November 15, 2009|Floyd Skloot, Globe Correspondent

Over the course of three productive decades, Brad Leithauser has published six novels and about a half-dozen collections of poetry. As a poet, he is often drawn to telling stories and exploring characters, his verse borne along a current of narrative. As a novelist, his characters and plots add emotional power through the massing of imagery and precision of language. It makes sense that one of his books, “Darlington’s Fall’’ was a novel-in-verse. A risk for a poet-novelist is imbalance: The poems can flatten into prose or lose their intensity of focus; the novels can stall amid lofty writing or literary preciousness, and ignore the engine of plot and character.

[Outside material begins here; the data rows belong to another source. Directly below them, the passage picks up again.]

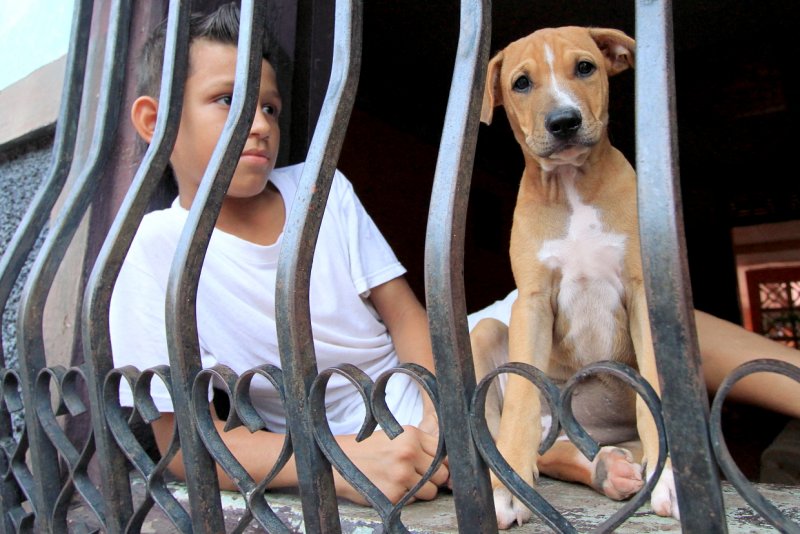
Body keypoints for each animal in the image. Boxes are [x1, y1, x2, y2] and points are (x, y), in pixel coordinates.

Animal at [472, 27, 680, 528]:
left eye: (585, 68)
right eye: (521, 83)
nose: (563, 121)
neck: (571, 185)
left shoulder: (642, 293)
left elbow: (654, 392)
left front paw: (669, 479)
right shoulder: (532, 301)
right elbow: (522, 400)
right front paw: (509, 493)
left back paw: (612, 468)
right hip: (486, 332)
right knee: (535, 441)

In his new novel, “The Art Student’s War,’’ Leithauser does not ignore plot and character. Though set in the 10 years between 1943 and 1953, the novel feels packed with wartime stress, economic struggle, an influenza epidemic, racial tension, the effects of mental illness on family dynamics, the problem of art’s place in a time of national emergency. There are entwined romances, life-altering illnesses and losses, and personal transformation. The book creates a vividly constructed world in which “everything was always dissolving to reveal a deeper, anterior reality.’’

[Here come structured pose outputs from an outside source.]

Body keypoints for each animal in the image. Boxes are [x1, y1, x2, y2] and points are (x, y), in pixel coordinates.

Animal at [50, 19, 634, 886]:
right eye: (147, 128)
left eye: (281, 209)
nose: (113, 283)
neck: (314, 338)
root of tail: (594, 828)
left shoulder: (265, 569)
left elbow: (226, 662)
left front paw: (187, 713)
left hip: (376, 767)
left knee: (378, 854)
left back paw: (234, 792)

But the writing can be overdone, sluggish with adverbs and adjectives, as in this typical sentence: “Yet the nonjudgmental way Ronny spoke the term - as if it were a purely scientific designation - abruptly rendered the idea hideously plausible.’’ It is as though Leithauser feels compelled to intensify each noun or verb to heighten the moment rather than trusting the action to carry emotion. Sometimes the rhetoric is too high and melodramatic for the situation: “hers was the cry of a soul riven by that mortal recognition from which, henceforward, life must be refigured: the bare, astounding notion that Eternity itself isn’t large enough to make good the loss you’ve suffered.’’

The story deals in part with the impact of World War II on Detroit, “democracy’s true arsenal’’ in whose “beautiful factories, infernally aglow . . . the War would be won.’’ Factories that had produced automobiles are transformed to produce tanks and bombers; workers arrive to trigger a boom in such fields as home building, where Vico Paradiso is employed. His daughter, the art student Bianca, also known as Bea and Bia, begins visiting wounded soldiers in the city’s Ferry Hospital, where she herself had been born 18 years earlier, to sketch their bedside portraits. Intense relationships ensue with Bianca’s fellow art students and the soldiers she draws.